I wouldn't call myself an 'astute investor' but since BHP had been flagging the potential for claiming a higher price due to the freight variance since last year they have only themselves to blame for not getting together with RIO etc, they thought they could go it alone and stuffed up. Iron ore prices wont stay this high for ever.  Still it's a nice hike from last year and BHP is heavily diversified, this commodity cycle is not over yet, if WMC goes through as it appears it will then longterm BHP is sitting well.

LME prices do gyrate a bit, a few key commodities are testing highs (hence the volatility imo), once they break through it'll be a different story (eg Zinc, nickel, lead...). Gold looks like it's searching for another near term bottom, still in a steady uptrend. Unlike American co's like GE which rely on consumer spending we have the big commodity traders to rely on here in Australia. Doesn't mean they'll hold the whole market up though.

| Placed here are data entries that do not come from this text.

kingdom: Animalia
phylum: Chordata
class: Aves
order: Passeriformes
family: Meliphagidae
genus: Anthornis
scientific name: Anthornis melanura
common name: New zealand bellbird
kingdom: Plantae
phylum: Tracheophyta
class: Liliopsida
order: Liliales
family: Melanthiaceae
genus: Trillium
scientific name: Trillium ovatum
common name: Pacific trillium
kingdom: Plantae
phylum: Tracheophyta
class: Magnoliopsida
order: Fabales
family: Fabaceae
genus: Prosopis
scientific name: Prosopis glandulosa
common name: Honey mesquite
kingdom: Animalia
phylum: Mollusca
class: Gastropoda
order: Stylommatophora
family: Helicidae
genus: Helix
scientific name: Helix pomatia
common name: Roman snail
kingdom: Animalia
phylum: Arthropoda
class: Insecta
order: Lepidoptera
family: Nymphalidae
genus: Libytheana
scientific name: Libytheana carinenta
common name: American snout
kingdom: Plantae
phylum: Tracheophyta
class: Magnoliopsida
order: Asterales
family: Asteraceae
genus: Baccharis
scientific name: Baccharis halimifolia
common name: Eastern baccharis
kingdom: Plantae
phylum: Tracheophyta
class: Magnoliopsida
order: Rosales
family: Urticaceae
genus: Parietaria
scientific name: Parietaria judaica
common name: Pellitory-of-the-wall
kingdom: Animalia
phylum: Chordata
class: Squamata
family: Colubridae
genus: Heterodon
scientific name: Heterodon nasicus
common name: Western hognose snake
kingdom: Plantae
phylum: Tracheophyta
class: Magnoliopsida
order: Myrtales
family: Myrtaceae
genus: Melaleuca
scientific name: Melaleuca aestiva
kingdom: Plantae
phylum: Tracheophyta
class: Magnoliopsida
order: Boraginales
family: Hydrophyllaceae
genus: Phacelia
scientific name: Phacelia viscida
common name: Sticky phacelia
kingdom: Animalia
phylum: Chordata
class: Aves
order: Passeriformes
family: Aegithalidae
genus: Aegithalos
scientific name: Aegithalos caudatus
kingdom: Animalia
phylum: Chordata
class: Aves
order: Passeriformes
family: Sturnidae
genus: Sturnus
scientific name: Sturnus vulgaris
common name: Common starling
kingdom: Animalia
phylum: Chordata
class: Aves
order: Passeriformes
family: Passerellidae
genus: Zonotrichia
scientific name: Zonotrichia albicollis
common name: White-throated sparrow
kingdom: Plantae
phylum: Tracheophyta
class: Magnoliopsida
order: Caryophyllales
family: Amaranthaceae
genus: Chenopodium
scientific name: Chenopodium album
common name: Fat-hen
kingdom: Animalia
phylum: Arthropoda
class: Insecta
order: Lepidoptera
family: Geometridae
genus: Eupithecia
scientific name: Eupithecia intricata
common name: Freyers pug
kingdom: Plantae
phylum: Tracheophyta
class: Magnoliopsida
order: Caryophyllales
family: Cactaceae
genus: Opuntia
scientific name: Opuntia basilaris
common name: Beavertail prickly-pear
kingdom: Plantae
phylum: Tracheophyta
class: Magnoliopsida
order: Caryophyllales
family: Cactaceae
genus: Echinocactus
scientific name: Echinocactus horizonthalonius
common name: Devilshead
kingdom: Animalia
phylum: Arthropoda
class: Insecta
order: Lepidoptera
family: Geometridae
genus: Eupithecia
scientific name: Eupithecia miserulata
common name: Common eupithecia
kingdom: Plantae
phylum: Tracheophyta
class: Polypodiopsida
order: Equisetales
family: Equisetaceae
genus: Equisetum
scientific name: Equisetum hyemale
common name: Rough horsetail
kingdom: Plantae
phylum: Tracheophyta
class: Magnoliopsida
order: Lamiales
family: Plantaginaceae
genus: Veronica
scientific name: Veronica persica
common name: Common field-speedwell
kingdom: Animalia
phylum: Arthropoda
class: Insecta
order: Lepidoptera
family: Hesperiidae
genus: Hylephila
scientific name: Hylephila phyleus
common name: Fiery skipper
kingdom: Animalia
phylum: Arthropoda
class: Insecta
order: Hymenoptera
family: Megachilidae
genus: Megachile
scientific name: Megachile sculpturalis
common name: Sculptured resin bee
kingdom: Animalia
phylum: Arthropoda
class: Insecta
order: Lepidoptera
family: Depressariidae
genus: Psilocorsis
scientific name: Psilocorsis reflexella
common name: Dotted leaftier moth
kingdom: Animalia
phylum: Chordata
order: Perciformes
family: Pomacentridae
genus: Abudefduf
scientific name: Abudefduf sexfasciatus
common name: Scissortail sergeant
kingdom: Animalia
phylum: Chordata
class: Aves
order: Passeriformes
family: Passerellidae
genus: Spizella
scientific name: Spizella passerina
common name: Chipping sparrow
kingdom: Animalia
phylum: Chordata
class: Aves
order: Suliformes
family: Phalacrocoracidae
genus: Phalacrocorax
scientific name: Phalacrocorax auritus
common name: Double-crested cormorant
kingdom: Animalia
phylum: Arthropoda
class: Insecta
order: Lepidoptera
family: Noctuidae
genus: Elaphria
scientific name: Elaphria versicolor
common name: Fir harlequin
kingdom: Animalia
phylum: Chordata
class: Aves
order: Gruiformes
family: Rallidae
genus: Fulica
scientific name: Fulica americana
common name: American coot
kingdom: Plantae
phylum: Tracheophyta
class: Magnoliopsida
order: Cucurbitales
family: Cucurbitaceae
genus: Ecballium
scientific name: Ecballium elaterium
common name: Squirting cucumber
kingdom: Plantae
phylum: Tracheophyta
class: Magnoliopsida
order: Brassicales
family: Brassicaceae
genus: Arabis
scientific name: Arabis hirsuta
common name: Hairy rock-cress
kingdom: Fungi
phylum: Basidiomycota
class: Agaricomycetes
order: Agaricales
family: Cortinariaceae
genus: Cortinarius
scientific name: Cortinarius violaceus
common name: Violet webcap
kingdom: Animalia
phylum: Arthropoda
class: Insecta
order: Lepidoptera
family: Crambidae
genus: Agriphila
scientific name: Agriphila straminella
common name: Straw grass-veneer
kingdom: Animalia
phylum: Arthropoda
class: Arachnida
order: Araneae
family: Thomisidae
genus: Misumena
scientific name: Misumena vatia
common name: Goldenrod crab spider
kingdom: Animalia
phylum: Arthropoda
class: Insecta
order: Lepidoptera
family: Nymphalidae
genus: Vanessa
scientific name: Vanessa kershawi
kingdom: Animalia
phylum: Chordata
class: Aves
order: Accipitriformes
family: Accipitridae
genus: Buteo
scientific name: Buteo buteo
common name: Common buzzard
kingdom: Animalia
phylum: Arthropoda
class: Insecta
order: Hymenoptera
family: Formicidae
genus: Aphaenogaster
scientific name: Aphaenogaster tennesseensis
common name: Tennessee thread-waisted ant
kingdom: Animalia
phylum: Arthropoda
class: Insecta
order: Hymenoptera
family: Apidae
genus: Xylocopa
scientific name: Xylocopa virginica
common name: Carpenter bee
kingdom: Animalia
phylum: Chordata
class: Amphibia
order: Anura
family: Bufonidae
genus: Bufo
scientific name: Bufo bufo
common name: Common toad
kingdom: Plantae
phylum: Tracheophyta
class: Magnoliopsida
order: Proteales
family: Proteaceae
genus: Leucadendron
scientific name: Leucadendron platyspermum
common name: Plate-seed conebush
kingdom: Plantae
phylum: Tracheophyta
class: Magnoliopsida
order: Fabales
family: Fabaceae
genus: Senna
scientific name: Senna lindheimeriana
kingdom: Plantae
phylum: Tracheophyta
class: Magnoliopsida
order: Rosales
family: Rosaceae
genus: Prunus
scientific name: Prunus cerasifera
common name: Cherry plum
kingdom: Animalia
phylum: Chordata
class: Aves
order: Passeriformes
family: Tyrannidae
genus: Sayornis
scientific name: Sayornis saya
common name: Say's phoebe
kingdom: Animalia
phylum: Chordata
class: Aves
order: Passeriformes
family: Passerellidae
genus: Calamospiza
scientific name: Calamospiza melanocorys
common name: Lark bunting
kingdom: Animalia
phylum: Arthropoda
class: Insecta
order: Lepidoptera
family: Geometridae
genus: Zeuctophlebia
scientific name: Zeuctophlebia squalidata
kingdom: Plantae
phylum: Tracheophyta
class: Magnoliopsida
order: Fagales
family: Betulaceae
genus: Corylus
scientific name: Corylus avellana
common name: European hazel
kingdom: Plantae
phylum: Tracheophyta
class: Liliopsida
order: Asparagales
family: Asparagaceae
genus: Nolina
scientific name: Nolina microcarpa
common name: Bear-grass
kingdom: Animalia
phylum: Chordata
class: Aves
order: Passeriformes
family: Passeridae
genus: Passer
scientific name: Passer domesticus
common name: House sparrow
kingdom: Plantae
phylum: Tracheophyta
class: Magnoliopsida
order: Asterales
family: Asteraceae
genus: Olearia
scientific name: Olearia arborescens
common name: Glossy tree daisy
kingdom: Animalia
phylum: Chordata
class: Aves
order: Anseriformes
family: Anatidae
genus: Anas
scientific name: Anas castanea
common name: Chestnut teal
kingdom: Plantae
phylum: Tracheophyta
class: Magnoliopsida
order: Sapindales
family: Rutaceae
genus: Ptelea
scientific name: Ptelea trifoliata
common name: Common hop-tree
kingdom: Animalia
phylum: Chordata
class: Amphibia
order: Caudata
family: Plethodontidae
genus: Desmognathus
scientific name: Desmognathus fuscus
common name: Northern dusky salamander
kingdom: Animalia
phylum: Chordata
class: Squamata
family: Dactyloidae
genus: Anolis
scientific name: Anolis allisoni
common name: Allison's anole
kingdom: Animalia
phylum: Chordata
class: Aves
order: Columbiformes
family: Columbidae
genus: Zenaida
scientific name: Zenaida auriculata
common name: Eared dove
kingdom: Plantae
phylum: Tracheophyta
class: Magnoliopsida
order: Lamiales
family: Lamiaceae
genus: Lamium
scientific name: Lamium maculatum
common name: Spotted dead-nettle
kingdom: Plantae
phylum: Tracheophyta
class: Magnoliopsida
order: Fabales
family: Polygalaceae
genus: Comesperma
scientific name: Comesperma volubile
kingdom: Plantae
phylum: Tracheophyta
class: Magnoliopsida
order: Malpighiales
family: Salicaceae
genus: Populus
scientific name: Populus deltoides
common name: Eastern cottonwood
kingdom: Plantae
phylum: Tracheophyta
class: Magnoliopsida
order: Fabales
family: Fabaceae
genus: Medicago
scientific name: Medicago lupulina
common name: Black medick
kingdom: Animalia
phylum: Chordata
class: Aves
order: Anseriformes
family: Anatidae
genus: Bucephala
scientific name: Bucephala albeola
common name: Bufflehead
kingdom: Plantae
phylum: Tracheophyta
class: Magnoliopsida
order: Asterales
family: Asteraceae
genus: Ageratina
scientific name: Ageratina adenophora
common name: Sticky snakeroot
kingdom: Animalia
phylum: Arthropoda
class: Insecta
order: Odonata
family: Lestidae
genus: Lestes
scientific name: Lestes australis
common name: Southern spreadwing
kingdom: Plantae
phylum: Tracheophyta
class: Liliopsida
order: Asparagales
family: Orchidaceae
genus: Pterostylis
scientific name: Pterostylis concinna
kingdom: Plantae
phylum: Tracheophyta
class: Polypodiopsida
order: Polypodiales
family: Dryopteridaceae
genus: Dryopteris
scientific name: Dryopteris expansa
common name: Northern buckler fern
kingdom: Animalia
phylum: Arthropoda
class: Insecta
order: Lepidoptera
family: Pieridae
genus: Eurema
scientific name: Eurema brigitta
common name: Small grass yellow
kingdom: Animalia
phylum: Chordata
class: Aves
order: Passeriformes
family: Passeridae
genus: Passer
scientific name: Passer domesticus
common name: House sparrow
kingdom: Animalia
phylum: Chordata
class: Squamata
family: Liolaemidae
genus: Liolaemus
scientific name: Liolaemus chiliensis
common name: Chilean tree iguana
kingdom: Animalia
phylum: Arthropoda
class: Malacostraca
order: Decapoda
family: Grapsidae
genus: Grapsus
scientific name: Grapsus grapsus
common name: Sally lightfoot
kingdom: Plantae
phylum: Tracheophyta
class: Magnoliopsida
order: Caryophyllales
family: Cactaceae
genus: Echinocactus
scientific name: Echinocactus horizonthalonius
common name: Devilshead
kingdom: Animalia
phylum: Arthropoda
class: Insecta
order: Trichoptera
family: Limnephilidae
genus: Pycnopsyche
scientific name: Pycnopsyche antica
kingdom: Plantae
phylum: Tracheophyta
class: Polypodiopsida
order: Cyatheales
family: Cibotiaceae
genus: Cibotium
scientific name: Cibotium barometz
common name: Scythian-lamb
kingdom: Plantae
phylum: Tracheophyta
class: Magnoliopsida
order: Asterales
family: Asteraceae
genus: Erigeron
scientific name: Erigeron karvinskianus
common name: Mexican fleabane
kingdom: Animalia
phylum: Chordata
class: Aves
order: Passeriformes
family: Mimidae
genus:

I wouldn't believe anything a politician tells me anyhow, everyone know that an Australian Govt can't 'control' an economy or its interest rates- the global markets aren't that tame. Let's see how this top in the market plays out. See the derivatives forum for views on the all ords and xjo. I'm waiting for a signal to short it. I know brokers are almost always positive since clients want to buy not sell but that's another story...


----------



## taurus (14 April 2005)

*Re: WTF!*

Cheers RichKid, time for me to do some further reading


----------



## RichKid (14 April 2005)

*Re: WTF!*



			
				taurus said:
			
		

> Cheers RichKid, time for me to do some further reading




Try the AZR (Aztec resources) thread in ASX stock chat forum, I hold AZR and have followed their iron ore price story- you'll find some discussion of it there. Also note that BHP is currently above it's most recent trend line but it is just spewing cash, so much money being made atm...


----------



## GreatPig (14 April 2005)

*Re: WTF!*

Definition of a bad market day: when your best performing share for the day is the one that's in a trading halt.

Cheers,
GP


----------



## RichKid (14 April 2005)

*Re: WTF!*

I get the impression from the fact that the market is holding above support that this'll range and then reverse once the next interest rate rise appears certain. A long way to the next support level from here....get a parachute.


----------